Eventually, of course, the aliens break loose and the pirates, along with the reconstituted and not entirely human Ripley, try to escape from the ship which is inexplicably heading back to Earth – and will get there in about an hour. Despite mass distances in space…blah blah blah. It isn’t worth thinking about, because the movie doesn’t think about it. People are killed, there are character revelations it is impossible to care about, and there is some new alien that’s a weird hybrid, just as the alien mother that comes out of Ripley is just as transformed by their connection as Ripley was.

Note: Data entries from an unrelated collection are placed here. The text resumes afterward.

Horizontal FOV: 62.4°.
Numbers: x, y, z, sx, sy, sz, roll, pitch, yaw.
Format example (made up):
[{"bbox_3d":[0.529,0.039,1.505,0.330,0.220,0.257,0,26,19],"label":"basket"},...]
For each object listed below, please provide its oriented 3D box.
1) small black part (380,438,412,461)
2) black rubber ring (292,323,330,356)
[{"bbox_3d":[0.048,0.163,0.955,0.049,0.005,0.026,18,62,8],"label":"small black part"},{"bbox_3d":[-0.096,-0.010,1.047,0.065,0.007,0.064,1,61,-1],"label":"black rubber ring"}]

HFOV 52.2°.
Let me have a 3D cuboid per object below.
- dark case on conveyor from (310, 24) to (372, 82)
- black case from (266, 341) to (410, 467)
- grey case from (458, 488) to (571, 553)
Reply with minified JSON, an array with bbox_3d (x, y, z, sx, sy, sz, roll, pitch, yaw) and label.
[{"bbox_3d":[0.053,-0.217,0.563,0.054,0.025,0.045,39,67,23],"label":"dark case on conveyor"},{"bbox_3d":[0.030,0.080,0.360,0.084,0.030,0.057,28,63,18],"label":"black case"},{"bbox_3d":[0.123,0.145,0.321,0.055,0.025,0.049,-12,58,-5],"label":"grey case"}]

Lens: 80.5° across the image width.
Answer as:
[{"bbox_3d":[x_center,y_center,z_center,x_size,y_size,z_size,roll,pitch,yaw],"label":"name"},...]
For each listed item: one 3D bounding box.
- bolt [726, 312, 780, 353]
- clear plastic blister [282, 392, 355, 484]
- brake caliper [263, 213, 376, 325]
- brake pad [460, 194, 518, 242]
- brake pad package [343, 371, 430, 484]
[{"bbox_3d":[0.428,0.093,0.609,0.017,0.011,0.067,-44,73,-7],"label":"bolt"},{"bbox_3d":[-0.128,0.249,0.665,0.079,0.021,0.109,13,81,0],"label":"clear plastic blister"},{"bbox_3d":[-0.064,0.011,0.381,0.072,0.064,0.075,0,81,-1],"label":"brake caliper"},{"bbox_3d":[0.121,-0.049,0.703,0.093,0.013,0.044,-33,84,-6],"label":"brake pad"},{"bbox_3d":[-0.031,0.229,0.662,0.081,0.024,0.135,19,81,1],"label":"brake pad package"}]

This notion, about the joining of human and alien into some kind of horrible hybrid…isn’t that interesting. The whole not-quite-human Ripley isn’t that interesting. None of the ideas are fully baked, so none of the ideas have any real impact. There’s a couple (maybe) interesting set-pieces – the entire chase under water is ludicrous, but well-made. Leland Orser knocks it out of the park in his small part as a test subject who hasn’t had his alien come out yet. But in sticking to Ripley, in staying off Earth, in making yet another movie about running down corridors and getting off a ship and that has the third airlock ending in the series, Resurrection is tired, and empty.